Fired Langley nurse loses court case over COVID shot
Healthcare workers who lost their jobs after refusing to be vaccinated against COVID-19, including a Langley nurse, saw their court challenge against provincial health orders largely fail in court this month.
With one exception, B.C. Supreme Court Justice Simon Coval found in favour of the provincial government and health authorities.
Coval suggested that Chief Medical Health Officer Dr. Bonnie Henry review the blanket vaccine regulation, if only for those staff who work remotely.
The case involved 15 healthcare workers who petitioned the court, opposing the rule on various grounds, including alleging that their constitutional rights had been violated by the health orders. The most recent version of the ban was issued in October last year.
The Langley nurse, Hilary Vandergugten, was the clinical coordinator at Langley Memorial Hospital. According to the ruling, she and two doctors refused vaccination based on “their personal convictions and risk-benefit analyses.”
Another group of 11 petitioners lost their jobs despite in many cases working remotely, with a variety of reasons given for refusing the shot.
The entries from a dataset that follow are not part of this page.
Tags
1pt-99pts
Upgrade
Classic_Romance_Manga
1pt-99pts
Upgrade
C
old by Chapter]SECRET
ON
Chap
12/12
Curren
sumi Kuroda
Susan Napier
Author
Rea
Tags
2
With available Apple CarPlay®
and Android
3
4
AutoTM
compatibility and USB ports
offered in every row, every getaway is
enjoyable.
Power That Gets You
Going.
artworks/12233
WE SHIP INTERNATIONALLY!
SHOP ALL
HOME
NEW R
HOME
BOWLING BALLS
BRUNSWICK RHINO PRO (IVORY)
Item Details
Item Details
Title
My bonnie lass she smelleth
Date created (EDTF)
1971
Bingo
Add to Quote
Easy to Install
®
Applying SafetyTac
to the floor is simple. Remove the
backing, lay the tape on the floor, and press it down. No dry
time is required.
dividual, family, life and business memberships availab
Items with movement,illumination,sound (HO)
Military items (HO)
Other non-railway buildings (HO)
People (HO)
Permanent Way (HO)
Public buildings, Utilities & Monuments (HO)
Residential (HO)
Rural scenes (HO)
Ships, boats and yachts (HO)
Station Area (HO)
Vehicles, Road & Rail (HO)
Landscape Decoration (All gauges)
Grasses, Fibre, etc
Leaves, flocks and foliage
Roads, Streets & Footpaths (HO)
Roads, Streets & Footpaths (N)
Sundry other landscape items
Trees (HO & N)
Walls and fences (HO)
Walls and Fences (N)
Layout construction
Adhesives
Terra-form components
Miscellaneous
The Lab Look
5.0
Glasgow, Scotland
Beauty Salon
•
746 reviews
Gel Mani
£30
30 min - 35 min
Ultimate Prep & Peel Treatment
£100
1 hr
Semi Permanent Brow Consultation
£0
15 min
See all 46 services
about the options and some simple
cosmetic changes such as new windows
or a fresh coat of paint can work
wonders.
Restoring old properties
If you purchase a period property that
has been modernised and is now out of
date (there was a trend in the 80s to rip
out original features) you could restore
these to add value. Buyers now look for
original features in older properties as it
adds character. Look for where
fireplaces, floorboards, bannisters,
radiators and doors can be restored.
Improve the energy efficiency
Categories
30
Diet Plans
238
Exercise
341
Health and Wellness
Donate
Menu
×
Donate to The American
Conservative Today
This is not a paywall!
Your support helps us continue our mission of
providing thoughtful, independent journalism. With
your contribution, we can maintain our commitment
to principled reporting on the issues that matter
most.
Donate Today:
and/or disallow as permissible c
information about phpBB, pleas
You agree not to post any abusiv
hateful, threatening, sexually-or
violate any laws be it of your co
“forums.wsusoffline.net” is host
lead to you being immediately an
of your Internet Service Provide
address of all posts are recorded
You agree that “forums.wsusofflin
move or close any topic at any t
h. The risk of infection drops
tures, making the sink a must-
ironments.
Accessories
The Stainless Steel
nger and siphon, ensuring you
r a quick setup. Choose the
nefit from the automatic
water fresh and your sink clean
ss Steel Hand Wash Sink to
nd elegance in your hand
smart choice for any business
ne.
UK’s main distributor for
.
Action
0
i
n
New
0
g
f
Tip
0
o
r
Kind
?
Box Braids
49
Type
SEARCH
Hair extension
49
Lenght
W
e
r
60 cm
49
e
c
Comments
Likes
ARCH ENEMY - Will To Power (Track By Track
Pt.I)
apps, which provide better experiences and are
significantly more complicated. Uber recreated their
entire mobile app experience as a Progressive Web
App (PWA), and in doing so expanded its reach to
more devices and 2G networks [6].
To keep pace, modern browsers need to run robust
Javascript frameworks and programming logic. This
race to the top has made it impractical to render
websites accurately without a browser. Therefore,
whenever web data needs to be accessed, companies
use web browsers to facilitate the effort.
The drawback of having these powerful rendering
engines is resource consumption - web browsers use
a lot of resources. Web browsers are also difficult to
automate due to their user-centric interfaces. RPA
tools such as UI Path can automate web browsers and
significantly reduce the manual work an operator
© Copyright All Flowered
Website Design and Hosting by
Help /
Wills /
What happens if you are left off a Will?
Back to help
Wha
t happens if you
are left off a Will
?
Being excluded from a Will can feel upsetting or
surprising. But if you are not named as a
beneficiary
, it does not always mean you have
Most did so because of religious beliefs, while a few believed their own immune systems or healthy lifestyles were protection enough against the virus.
A final petition was launched individually by a Fraser Health nurse practitioner whose church opposes all vaccinations as leading to idolatry.
The petitions challenged the health orders that went back to 2021, requiring that all healthcare workers in b.C. be vaccinated with at least two doses of vaccine against COVID-19. The October, 2023 order mandated the updated XBB.1.5 vaccine for unvaccinated workers seeking new jobs – that vaccine was tailored against the Omicron variations that were common from 2022 onward.
Coval said the main standard in the case was reasonableness – were the Public Health Officer’s (PHO) actions reasonable given what they knew at the time of the October order?
The petitioners argued that COVID-19 no longer presented an immediate threat by the fall of 2023.
“They argued that, by continuing the vaccine mandate in October 2023, the PHA’s emergency powers were being used as a quasi-permanent precautionary measure for a virus which, by that time, the PHO herself described as no more serious than the common cold or flu,” Coval wrote.
Other emergency measures, such as public masking and capacity limits, had all been rescinded by this time as well.
But lawyers for Henry and the province argued that there was a significant difference between the conditions outside of a healthcare environment, and inside of one. The consequences of infection in a healthcare setting were more serious because the medically vulnerable, those at most risk from COVID, were in those facilities’ care.
COVID cases were trending upwards at the time, and the fall flu season was expected shortly.
Ultimately, Coval said Henry’s orders were made to prevent illness spreading among patients, and to reduce absenteeism in the healthcare system.
“It is difficult to imagine more important and pressing public health concerns and objectives than reducing serious illness and loss of life, and safeguarding the functioning of the healthcare system,” he wrote.
With one exception, Coval dismissed all the petitions, saying all of them were proportionate balancing of health objectives with rights protected by the Charter of Rights and Freedoms.
That exception was that he sent back to Henry for consideration whether to consider requests for vaccination exemptions from healthcare system workers who are able to perform their roles remotely, or without contacting patients, residents, or other frontline healthcare staff.